Any of these predicates can be negated by adding `not_` in front of them, e.g. `are.not_equal_to(Z)` or `are.not_containing(S)`.

Predicate Description
`are.equal_to(Z)` Equal to `Z`
`are.above(x)` Greater than `x`
`are.above_or_equal_to(x)` Greater than or equal to `x`
`are.below(x)` Less than `x`
`are.below_or_equal_to(x)` Less than or equal to `x`
`are.between(x,y)` Greater than or equal to `x` and less than `y`
`are.between_or_equal_to(x,y)` Greater than or equal to `x`, and less than or equal to `y`
`are.contained_in(A)` Is a substring of `A` (if `A` is a string) or an element of `A` (if `A` is a list/array)
`are.containing(S)` Contains the string `S`
`are.strictly_between(x,y)` Greater than `x` and less than `y`

Miscellaneous Functions

These are functions in the `datascience` library that are used in the course that don't fall into any of the categories above.
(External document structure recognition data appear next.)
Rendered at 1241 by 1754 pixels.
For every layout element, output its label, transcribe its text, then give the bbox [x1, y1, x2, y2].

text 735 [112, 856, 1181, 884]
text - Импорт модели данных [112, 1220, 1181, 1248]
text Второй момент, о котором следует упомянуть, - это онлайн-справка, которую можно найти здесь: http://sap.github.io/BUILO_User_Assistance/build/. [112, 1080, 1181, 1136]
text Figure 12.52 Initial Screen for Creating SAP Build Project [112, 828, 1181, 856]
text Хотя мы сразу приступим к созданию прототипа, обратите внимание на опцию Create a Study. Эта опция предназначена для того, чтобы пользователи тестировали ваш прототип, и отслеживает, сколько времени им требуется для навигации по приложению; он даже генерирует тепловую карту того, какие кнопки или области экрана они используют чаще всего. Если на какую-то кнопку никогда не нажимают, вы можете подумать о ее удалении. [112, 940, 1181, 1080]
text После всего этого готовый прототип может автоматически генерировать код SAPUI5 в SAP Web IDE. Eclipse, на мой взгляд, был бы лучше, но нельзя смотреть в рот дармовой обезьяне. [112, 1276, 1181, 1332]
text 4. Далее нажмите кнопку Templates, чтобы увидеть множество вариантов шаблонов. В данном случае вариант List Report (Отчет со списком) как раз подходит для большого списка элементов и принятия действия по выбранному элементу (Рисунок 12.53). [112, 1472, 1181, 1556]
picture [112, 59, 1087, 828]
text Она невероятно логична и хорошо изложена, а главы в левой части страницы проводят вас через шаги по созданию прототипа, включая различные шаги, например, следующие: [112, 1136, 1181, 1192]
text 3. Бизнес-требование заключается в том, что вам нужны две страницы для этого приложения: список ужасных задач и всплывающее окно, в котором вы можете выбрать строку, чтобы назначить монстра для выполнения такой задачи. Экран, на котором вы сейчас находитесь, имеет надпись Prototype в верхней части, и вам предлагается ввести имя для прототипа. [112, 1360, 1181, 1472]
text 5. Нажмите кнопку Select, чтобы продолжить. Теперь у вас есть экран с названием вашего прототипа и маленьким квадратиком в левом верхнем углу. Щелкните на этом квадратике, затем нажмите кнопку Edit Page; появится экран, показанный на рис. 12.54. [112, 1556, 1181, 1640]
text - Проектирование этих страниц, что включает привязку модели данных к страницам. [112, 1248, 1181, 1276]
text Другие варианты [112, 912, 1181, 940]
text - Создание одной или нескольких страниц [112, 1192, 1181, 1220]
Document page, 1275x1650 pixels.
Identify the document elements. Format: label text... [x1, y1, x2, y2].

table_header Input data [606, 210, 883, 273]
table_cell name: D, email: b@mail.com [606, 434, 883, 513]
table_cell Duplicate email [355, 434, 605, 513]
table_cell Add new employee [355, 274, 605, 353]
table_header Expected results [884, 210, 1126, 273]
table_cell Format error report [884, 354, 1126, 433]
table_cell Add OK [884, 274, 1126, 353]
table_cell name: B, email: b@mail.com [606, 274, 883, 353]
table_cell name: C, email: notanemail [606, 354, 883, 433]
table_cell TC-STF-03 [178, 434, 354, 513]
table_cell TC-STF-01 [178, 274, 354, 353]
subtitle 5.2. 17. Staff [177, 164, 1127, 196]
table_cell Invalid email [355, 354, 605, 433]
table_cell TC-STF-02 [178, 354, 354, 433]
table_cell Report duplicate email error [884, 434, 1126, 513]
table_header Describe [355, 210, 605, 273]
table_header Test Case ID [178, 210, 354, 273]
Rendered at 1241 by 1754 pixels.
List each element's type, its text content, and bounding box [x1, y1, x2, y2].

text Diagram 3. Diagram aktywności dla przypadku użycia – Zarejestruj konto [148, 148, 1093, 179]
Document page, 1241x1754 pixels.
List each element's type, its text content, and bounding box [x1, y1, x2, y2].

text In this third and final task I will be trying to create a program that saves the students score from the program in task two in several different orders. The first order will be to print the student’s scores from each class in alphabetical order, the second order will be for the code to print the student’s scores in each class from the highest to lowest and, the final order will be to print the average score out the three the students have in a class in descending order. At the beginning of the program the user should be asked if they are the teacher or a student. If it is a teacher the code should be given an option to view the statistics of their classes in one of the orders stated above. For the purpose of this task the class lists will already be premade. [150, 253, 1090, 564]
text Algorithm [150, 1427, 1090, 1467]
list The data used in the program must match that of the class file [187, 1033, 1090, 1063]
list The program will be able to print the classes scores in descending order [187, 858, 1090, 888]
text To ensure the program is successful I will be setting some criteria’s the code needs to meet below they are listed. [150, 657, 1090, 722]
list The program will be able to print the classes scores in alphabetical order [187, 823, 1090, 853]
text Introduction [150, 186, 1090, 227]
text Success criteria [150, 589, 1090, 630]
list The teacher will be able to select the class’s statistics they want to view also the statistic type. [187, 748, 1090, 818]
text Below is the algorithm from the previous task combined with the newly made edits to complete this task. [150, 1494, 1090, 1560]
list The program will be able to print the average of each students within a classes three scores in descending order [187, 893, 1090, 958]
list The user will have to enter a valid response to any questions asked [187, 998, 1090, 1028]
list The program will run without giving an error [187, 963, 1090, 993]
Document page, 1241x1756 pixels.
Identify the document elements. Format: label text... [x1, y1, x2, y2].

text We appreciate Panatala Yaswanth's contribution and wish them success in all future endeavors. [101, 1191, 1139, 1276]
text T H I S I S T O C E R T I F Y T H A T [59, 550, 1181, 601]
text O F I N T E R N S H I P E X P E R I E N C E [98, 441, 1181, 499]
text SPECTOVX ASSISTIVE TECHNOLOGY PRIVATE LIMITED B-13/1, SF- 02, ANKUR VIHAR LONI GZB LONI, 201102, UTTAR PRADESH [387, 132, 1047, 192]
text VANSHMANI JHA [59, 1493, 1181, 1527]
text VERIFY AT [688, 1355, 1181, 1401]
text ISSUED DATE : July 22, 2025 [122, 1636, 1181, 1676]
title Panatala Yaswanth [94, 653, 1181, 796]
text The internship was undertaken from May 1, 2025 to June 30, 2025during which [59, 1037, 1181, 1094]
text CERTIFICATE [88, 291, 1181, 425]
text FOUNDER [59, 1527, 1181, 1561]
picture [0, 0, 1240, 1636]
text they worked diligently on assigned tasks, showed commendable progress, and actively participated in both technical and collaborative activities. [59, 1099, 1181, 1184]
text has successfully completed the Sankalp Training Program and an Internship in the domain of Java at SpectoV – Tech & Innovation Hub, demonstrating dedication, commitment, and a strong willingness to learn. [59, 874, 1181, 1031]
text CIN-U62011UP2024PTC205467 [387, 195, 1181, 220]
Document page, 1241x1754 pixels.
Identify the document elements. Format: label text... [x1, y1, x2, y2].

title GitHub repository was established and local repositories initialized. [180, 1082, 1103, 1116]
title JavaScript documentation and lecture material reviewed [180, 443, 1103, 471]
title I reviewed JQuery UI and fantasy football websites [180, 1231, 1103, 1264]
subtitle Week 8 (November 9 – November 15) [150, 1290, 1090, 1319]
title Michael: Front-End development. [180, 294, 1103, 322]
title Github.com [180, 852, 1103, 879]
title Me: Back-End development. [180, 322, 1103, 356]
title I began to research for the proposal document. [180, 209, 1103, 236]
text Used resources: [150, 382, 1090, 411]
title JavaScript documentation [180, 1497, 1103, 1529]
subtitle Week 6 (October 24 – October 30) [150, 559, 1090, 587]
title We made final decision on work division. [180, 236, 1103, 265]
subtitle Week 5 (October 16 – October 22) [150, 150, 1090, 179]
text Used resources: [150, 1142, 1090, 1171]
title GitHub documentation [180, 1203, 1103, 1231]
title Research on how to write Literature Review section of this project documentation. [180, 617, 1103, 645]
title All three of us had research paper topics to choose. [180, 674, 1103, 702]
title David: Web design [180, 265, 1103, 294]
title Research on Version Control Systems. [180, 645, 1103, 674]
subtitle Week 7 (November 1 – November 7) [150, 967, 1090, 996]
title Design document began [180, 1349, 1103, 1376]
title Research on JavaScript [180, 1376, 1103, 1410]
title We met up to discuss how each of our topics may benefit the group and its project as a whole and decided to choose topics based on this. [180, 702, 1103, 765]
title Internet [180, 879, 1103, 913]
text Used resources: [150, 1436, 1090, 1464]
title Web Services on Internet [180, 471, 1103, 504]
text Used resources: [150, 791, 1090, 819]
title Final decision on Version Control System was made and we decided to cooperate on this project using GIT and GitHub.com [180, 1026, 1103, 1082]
Name Chapter Description Input Output
`sample_proportions(sample_size, model_proportions)` 11.1 `Sample_size` should be an integer, `model_proportions` an array of probabilities that sum up to 1. The function samples `sample_size` objects from the distribution specified by `model_proportions`. It returns an array with the same size as `model_proportions`. Each item in the array corresponds to the proportion of times it was sampled out of the `sample_size` times. 1. int: sample size
2. array: an array of proportions that should sum to 1
array: each item corresponds to the proportion of times that corresponding item was sampled from model_proportions in sample_size draws, should sum to 1
`minimize(function)` 15.4 Returns an array of values such that if each value in the array was passed into `function` as arguments, it would minimize the output value of `function`. function: name of a function that will be minimized. array: An array in which each element corresponds to an argument that minimizes the output of the function. Values in the array are listed based on the order they are passed into the function; the first element in the array is also going to be the first value passed into the function.